The 60/30/10 rule in website design is a simple color-balance guideline where about 60% of the interface uses a dominant color, 30% uses a secondary color, and 10% uses an accent color to draw attention to the most important actions.
We use this rule to keep websites visually balanced, easy to scan, and less cluttered. On a small business site, the 60% color is usually the background or the largest surface area, often white, off-white, light gray, or another calm brand color. The 30% color supports the layout through cards, sections, menus, icons, or secondary buttons. The 10% color is the one that should stand out most, usually for calls to action like “Book Now,” “Call Us,” or “Get a Quote.”
| Portion | What it usually covers | Typical website use |
|---|---|---|
| 60% | Dominant color | Page backgrounds, large sections, whitespace feel |
| 30% | Secondary color | Navigation, content blocks, graphics, supporting UI |
| 10% | Accent color | Primary buttons, links, highlights, offers, alerts |
This rule matters because color affects attention. If every button, banner, icon, and section uses a different strong color, your visitor has no clear path. If the palette is controlled, your site feels more polished and people can tell where to click next. That is especially useful for Orlando businesses that depend on fast decisions, like dental offices, law firms, pest control companies, and home service brands.
A practical example is a law firm website with white and light gray making up most of the layout, navy blue used for headers and content sections, and gold used only for contact buttons and trust highlights. That gives the site structure without making it feel loud. The same idea works for healthcare sites, where blue or green often carries the layout and one warmer accent color points visitors to appointment actions.

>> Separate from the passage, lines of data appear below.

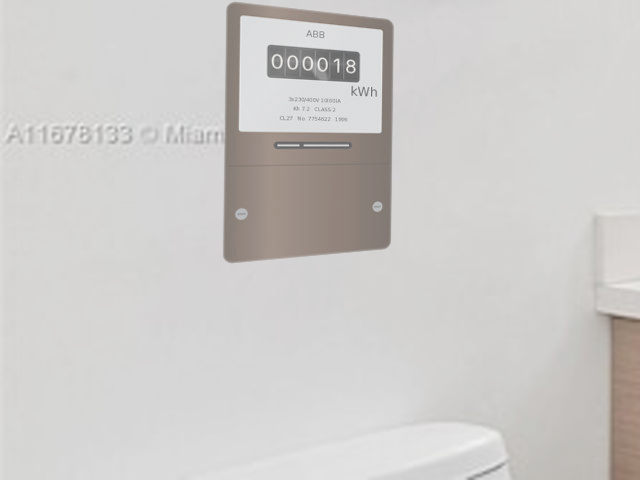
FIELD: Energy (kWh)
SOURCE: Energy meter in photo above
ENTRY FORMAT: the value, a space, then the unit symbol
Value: 18 kWh
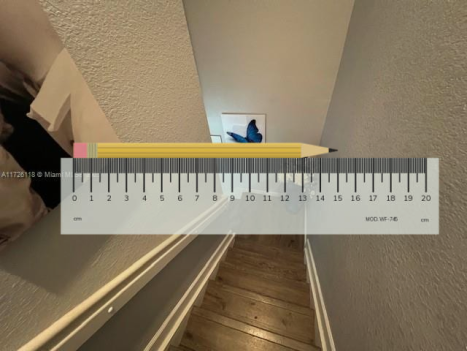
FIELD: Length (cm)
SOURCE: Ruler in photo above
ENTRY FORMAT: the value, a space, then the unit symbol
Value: 15 cm
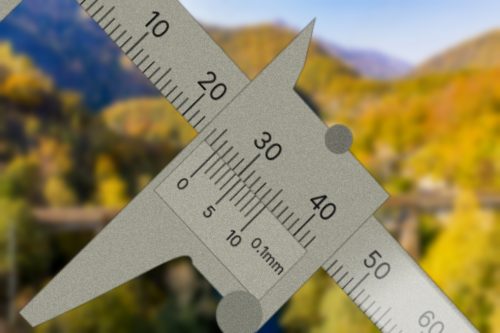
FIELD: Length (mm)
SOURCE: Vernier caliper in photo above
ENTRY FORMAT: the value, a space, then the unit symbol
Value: 26.0 mm
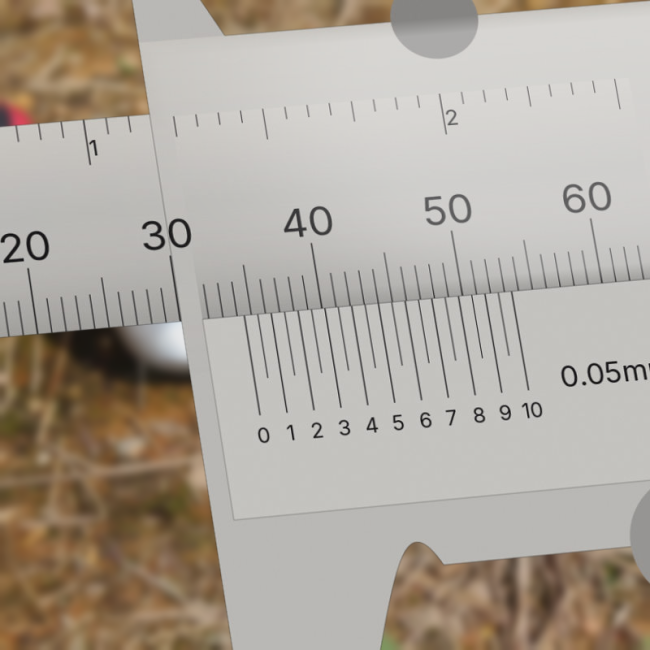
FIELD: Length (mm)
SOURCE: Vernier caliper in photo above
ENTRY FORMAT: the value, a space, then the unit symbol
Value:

The rule is a guideline, not a strict formula. We sometimes bend it when a brand already has a strong visual identity, but the idea stays the same: one main color does most of the work, one supporting color adds depth, and one accent color creates focus. If you are planning a redesign, our web design service uses this kind of color discipline so your site looks professional and pushes visitors toward the right next step.
It also works best when paired with readable type, spacing, and contrast. A great palette can still fail if the text is hard to read or buttons blend into the page, which is why our guide on how colors and typography affect readability and trust is closely tied to this rule. If your current site feels busy, inconsistent, or hard to scan, the 60/30/10 rule is often one of the fastest ways to clean it up.